[Extracted records]
<<<<

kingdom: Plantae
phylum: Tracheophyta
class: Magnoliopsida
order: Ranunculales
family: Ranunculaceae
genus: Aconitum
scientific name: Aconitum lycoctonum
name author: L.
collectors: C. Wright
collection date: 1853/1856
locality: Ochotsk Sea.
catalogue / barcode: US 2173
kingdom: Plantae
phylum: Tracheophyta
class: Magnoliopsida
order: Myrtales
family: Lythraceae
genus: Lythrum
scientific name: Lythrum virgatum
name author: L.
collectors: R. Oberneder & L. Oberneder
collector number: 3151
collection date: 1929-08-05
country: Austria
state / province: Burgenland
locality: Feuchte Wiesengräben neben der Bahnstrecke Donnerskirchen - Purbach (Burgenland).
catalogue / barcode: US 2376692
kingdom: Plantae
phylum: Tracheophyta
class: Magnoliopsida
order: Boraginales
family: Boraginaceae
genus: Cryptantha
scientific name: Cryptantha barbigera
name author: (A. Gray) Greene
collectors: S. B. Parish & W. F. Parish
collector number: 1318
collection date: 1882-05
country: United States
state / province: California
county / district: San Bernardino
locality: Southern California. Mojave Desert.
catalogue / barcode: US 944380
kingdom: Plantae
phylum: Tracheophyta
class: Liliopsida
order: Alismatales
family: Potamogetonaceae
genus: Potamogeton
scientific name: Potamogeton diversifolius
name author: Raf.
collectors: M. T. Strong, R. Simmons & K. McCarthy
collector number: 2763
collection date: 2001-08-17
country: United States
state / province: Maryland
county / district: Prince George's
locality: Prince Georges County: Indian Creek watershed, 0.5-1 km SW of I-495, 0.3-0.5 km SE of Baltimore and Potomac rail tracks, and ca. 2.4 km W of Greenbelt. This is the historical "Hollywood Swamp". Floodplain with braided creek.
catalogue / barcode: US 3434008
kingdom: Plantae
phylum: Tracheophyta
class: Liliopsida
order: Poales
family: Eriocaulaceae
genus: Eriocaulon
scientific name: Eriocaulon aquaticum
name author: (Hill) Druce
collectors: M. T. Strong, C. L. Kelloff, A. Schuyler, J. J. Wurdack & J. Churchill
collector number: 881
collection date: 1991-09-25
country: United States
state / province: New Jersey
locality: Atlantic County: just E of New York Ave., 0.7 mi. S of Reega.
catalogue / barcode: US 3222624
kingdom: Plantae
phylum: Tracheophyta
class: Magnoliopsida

>>>>

**Task brief**
Rewrite all of the records above as a two-column CSV with the header field,value. Give one row for each line, with the field name and its value each in a quoted field and any line breaks turned into spaces.

**Task answer**
field,value
"kingdom:","Plantae"
"phylum:","Tracheophyta"
"class:","Magnoliopsida"
"order:","Ranunculales"
"family:","Ranunculaceae"
"genus:","Aconitum"
"scientific name:","Aconitum lycoctonum"
"name author:","L."
"collectors:","C. Wright"
"collection date:","1853/1856"
"locality:","Ochotsk Sea."
"catalogue / barcode:","US 2173"
"kingdom:","Plantae"
"phylum:","Tracheophyta"
"class:","Magnoliopsida"
"order:","Myrtales"
"family:","Lythraceae"
"genus:","Lythrum"
"scientific name:","Lythrum virgatum"
"name author:","L."
"collectors:","R. Oberneder & L. Oberneder"
"collector number:","3151"
"collection date:","1929-08-05"
"country:","Austria"
"state / province:","Burgenland"
"locality:","Feuchte Wiesengräben neben der Bahnstrecke Donnerskirchen - Purbach (Burgenland)."
"catalogue / barcode:","US 2376692"
"kingdom:","Plantae"
"phylum:","Tracheophyta"
"class:","Magnoliopsida"
"order:","Boraginales"
"family:","Boraginaceae"
"genus:","Cryptantha"
"scientific name:","Cryptantha barbigera"
"name author:","(A. Gray) Greene"
"collectors:","S. B. Parish & W. F. Parish"
"collector number:","1318"
"collection date:","1882-05"
"country:","United States"
"state / province:","California"
"county / district:","San Bernardino"
"locality:","Southern California. Mojave Desert."
"catalogue / barcode:","US 944380"
"kingdom:","Plantae"
"phylum:","Tracheophyta"
"class:","Liliopsida"
"order:","Alismatales"
"family:","Potamogetonaceae"
"genus:","Potamogeton"
"scientific name:","Potamogeton diversifolius"
"name author:","Raf."
"collectors:","M. T. Strong, R. Simmons & K. McCarthy"
"collector number:","2763"
"collection date:","2001-08-17"
"country:","United States"
"state / province:","Maryland"
"county / district:","Prince George's"
"locality:","Prince Georges County: Indian Creek watershed, 0.5-1 km SW of I-495, 0.3-0.5 km SE of Baltimore and Potomac rail tracks, and ca. 2.4 km W of Greenbelt. This is the historical ""Hollywood Swamp"". Floodplain with braided creek."
"catalogue / barcode:","US 3434008"
"kingdom:","Plantae"
"phylum:","Tracheophyta"
"class:","Liliopsida"
"order:","Poales"
"family:","Eriocaulaceae"
"genus:","Eriocaulon"
"scientific name:","Eriocaulon aquaticum"
"name author:","(Hill) Druce"
"collectors:","M. T. Strong, C. L. Kelloff, A. Schuyler, J. J. Wurdack & J. Churchill"
"collector number:","881"
"collection date:","1991-09-25"
"country:","United States"
"state / province:","New Jersey"
"locality:","Atlantic County: just E of New York Ave., 0.7 mi. S of Reega."
"catalogue / barcode:","US 3222624"
"kingdom:","Plantae"
"phylum:","Tracheophyta"
"class:","Magnoliopsida"